§ **TEXT PASSAGE**:

[RFC PATCH v2 06/17] drm/doc/rfc: Describe why prescriptive color pipeline is needed

Harry Wentland harry.wentland at amd.com
Tue Nov 7 16:52:19 UTC 2023

On 2023-11-04 19:01, Christopher Braga wrote:
> Just want to loop back to before we branched off deeper into the programming performance talk
> On 10/26/2023 3:25 PM, Alex Goins wrote:
>> On Thu, 26 Oct 2023, Sebastian Wick wrote:
>>> On Thu, Oct 26, 2023 at 11:57:47AM +0300, Pekka Paalanen wrote:
>>>> On Wed, 25 Oct 2023 15:16:08 -0500 (CDT)
>>>> Alex Goins <agoins at nvidia.com> wrote:
>>>>> Thank you Harry and all other contributors for your work on this. Responses
>>>>> inline -
>>>>> On Mon, 23 Oct 2023, Pekka Paalanen wrote:
>>>>>> On Fri, 20 Oct 2023 11:23:28 -0400
>>>>>> Harry Wentland <harry.wentland at amd.com> wrote:
>>>>>>> On 2023-10-20 10:57, Pekka Paalanen wrote:
>>>>>>>> On Fri, 20 Oct 2023 16:22:56 +0200
>>>>>>>> Sebastian Wick <sebastian.wick at redhat.com> wrote:
>>>>>>>>> Thanks for continuing to work on this!
>>>>>>>>> On Thu, Oct 19, 2023 at 05:21:22PM -0400, Harry Wentland wrote:


>>>>> Actually, the current examples in the proposal don't include a multiplier color
>>>>> op, which might be useful. For AMD as above, but also for NVIDIA as the
>>>>> following issue arises:
>>>>> As discussed further below, the NVIDIA "degamma" LUT performs an implicit fixed
> If possible, let's declare this as two blocks. One that informatively declares the conversion is present, and another for the de-gamma. This will help with block-reuse between vendors.

Records excerpted from a collection

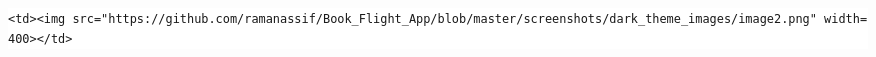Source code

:     <td><img src="https://github.com/ramanassif/Book_Flight_App/blob/master/screenshots/dark_theme_images/image2.png" width=400></td>
  </tr>
  <tr>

§ **TASKS TO CARRY OUT**:
A – In the email thread text, list each distinct person named in a line ending with "wrote:".
B – Write out the stretch of the email thread text from "[RFC PATCH v2" through "15:16:08 -0500 (CDT)".

§ **RESPONSES**:
A –
Christopher Braga
Alex Goins
Sebastian Wick
Pekka Paalanen
Harry Wentland

B –
[RFC PATCH v2 06/17] drm/doc/rfc: Describe why prescriptive color pipeline is needed

Harry Wentland harry.wentland at amd.com
Tue Nov 7 16:52:19 UTC 2023

On 2023-11-04 19:01, Christopher Braga wrote:
> Just want to loop back to before we branched off deeper into the programming performance talk
> On 10/26/2023 3:25 PM, Alex Goins wrote:
>> On Thu, 26 Oct 2023, Sebastian Wick wrote:
>>> On Thu, Oct 26, 2023 at 11:57:47AM +0300, Pekka Paalanen wrote:
>>>> On Wed, 25 Oct 2023 15:16:08 -0500 (CDT)